++++ Data rows ++++

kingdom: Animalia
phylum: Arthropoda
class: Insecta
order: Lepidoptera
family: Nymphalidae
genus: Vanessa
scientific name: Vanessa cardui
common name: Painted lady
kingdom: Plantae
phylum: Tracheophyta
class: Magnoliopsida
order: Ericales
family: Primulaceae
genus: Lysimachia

++++

*Required work*.
Reproduce all of the lines above verbatim, keeping their original order.

*The result*.
kingdom: Animalia
phylum: Arthropoda
class: Insecta
order: Lepidoptera
family: Nymphalidae
genus: Vanessa
scientific name: Vanessa cardui
common name: Painted lady
kingdom: Plantae
phylum: Tracheophyta
class: Magnoliopsida
order: Ericales
family: Primulaceae
genus: Lysimachia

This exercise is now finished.